INFORMATION PROVIDED:
---

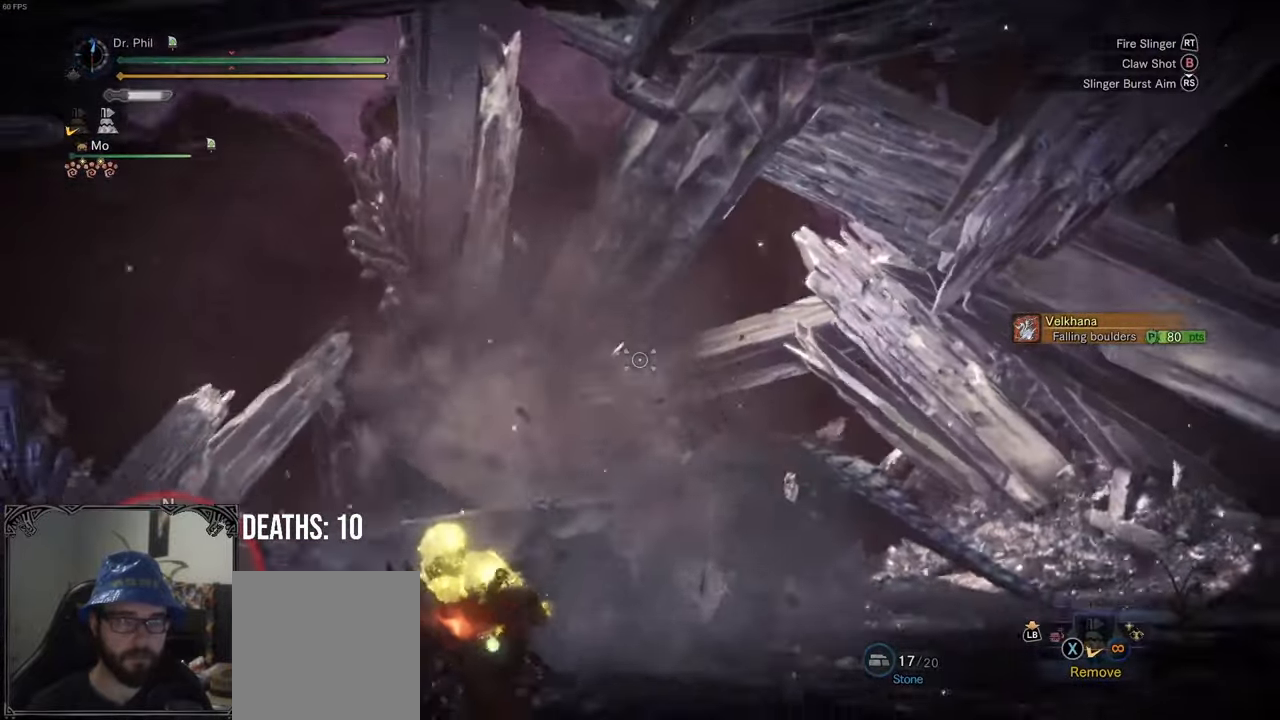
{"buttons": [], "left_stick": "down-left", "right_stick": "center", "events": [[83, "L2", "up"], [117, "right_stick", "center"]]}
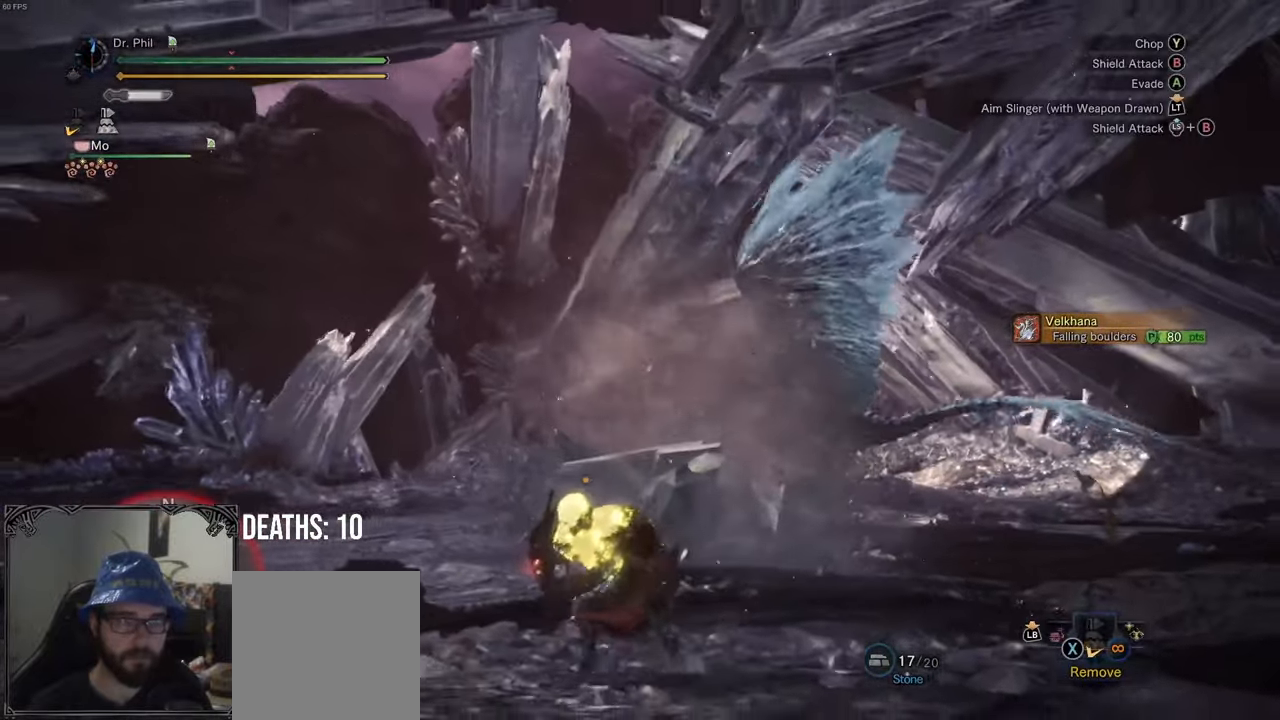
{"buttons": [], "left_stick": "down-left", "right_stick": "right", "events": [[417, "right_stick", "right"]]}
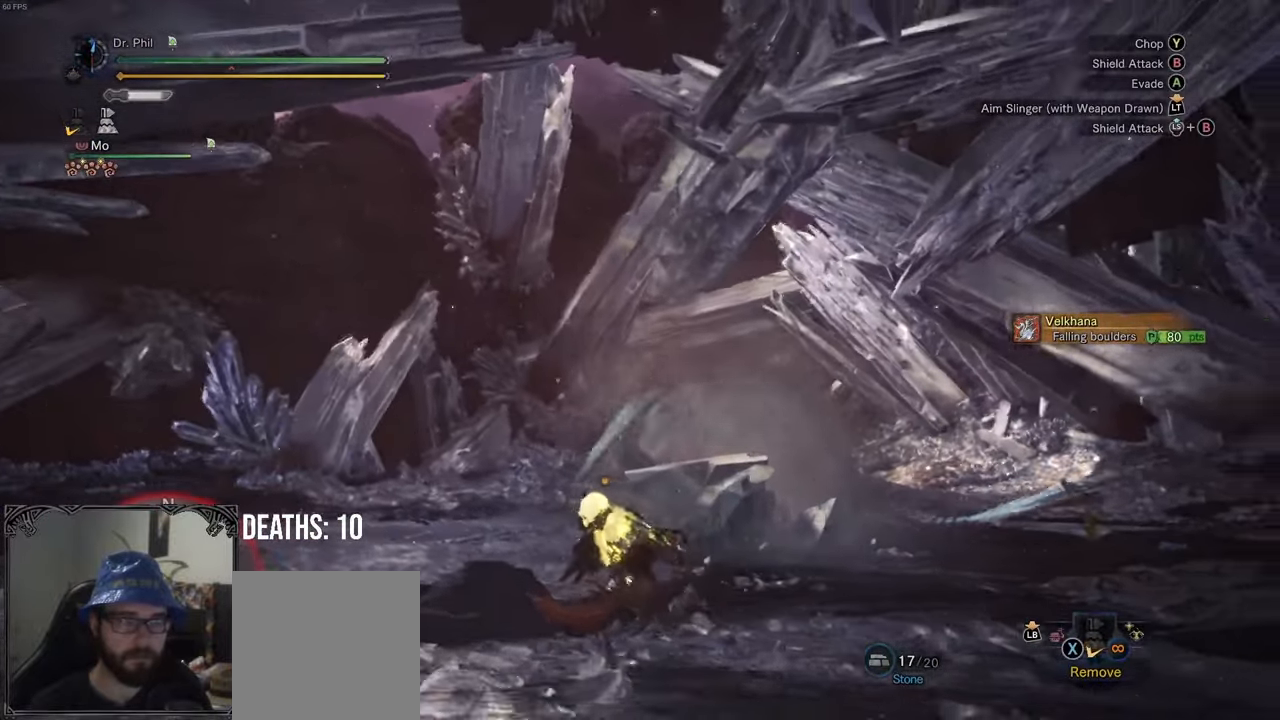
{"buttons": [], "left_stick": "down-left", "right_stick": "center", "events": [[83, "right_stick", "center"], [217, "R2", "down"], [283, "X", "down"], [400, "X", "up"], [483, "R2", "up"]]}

---

ACTION ITEM:
Whenever a line of the material above contains the string "center", copy that line out.

EXERCISE SOLUTION:
{"buttons": [], "left_stick": "down-left", "right_stick": "center", "events": [[83, "L2", "up"], [117, "right_stick", "center"]]}
{"buttons": [], "left_stick": "down-left", "right_stick": "center", "events": [[83, "right_stick", "center"], [217, "R2", "down"], [283, "X", "down"], [400, "X", "up"], [483, "R2", "up"]]}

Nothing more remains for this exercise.